Sujet : Re: OoO execution
De : mitchalsup (at) *nospam* aol.com (MitchAlsup1)
Groupes : comp.archDate : 29. May 2025, 21:06:21
Autres entêtes
Organisation : Rocksolid Light
Message-ID : <6e113c5312a5933bd51ff549a99b6869@www.novabbs.org>
References : 1 2 3 4 5 6 7 8 9
User-Agent : Rocksolid Light
On Thu, 29 May 2025 19:02:11 +0000, Thomas Koenig wrote:
Anton Ertl <anton@mips.complang.tuwien.ac.at> schrieb:
quadibloc <quadibloc@gmail.com> writes:
Eventually, IBM caught up with the Control
Data 6600 by perfecting pipelining in the IBM 360/91,
At the cost of about 3× the number of gates and power along with
a 60% increase in the clock rate (60ns versus 100ns). This advantage
vanished about the time of first /91 deliveries with CDC 7600 going
to a ~27ns clock along with pipelining and concurrent calculation.
and then
combining
it with cache in the 360/195.
A last gasp for leadership in Big number crunching for IBM.
From the Pentium II onwards, that's the
way computers are made nowadays.
Once everyone can afford the gates to make pipeline staging latches
it is the natural way for design. Prior to this point, the designers
were more focused on "getting it on in a single die" than getting
the highest possible performance--often limited by the speed of
the external interface more than calculations inside.

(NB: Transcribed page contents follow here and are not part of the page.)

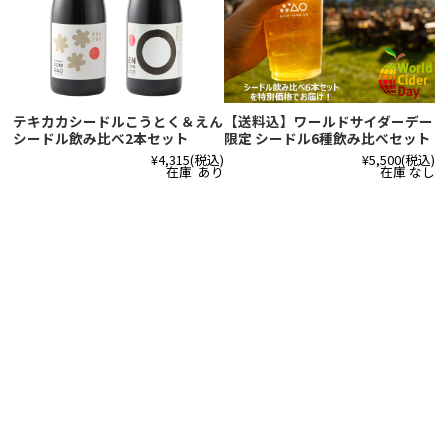
テキカカシードルこうとく＆えん
【送料込】ワールドサイダーデー
シードル飲み比べ2本セット
限定 シードル6種飲み比べセット
¥4,315
(税込)
¥5,500
(税込)
在庫 あり
在庫 なし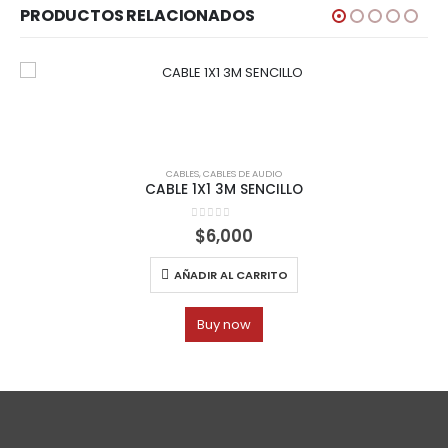
PRODUCTOS RELACIONADOS
CABLES
,
CABLES DE AUDIO
CABLE 1X1 3M SENCILLO
0
out of 5
$
6,000
AÑADIR AL CARRITO
Buy now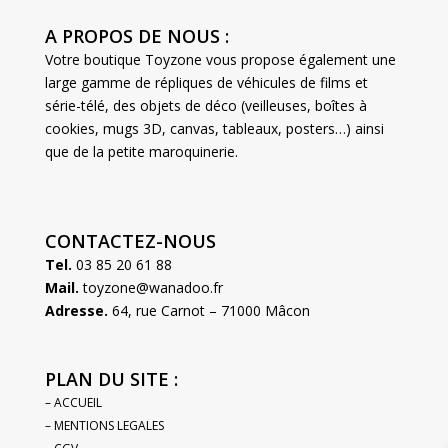
A PROPOS DE NOUS :
Votre boutique Toyzone vous propose également une
large gamme de répliques de véhicules de films et
série-télé, des objets de déco (veilleuses, boîtes à
cookies, mugs 3D, canvas, tableaux, posters…) ainsi
que de la petite maroquinerie.
CONTACTEZ-NOUS
Tel.
03 85 20 61 88
Mail.
toyzone@wanadoo.fr
Adresse.
64, rue Carnot – 71000 Mâcon
PLAN DU SITE :
– ACCUEIL
– MENTIONS LEGALES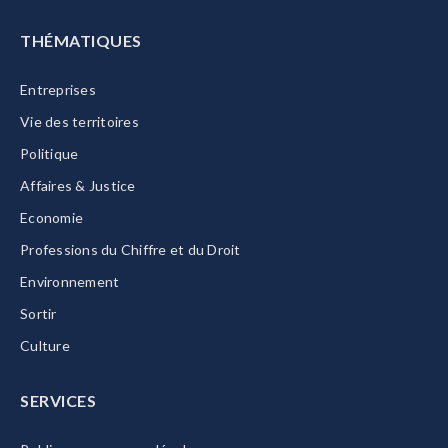
THÉMATIQUES
Entreprises
Vie des territoires
Politique
Affaires & Justice
Economie
Professions du Chiffre et du Droit
Environnement
Sortir
Culture
SERVICES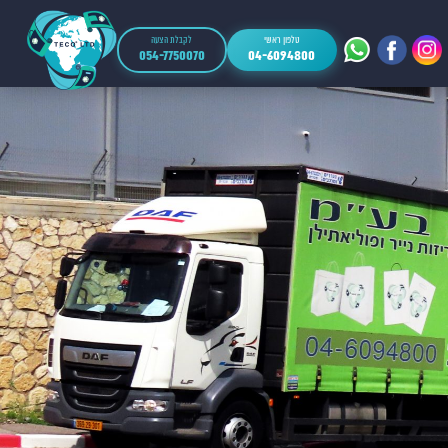
טלפון ראשי
לקבלת הצעה
054-7750070
04-6094800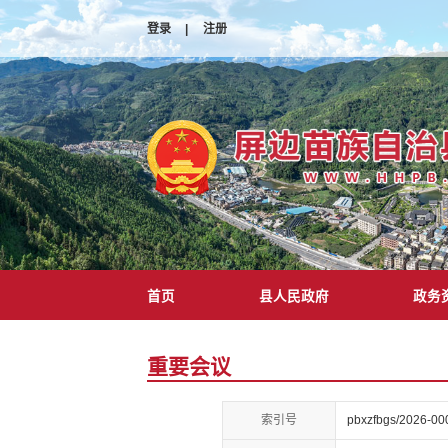
登录
|
注册
首页
县人民政府
政务
重要会议
索引号
pbxzfbgs/2026-00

Pipelining and caches are already used on the MIPS R2000 in 1986, and
the 486 in 1989.
>
Or the 801. That may have been the first machine to have
separate I- and D-caches (was it?)
Without disagreeing with the above::
MIPS R2000 (and R3000) had a unified cache--read twice per cycle on
clock high and clock low. R3000 was faster in writing (STs) to the
cache than R2000. Tablewalks in SW via a big hash table.
Mc68010 had a "loop buffer" of a couple handful of instructions.
Mc68020 had 256B instruction cache no TLB
Mc68030 had 256B I$ 256B D$ and ~32E TLB tablewalks in HW
Mc88100 had 16KB I$ with 64E TLB 16KB D$ with 64E TLB tablewalks
in HW.
CDC 6600 had a multi-word instruction stack 6600 and a significantly
larger instruction stack 7600 with backward branch prediction.
Base+Bounds memory protection 6600. Context switch in ~16 cycles
by writing out current state while reading in new state.
Many machines overlapped Fetch-DECODE with EXECUTE-WRITEBACK all the
way back to beginning as a 2 stage pipeline. This, alone, makes the
point where pipelining "took over" difficult to judge.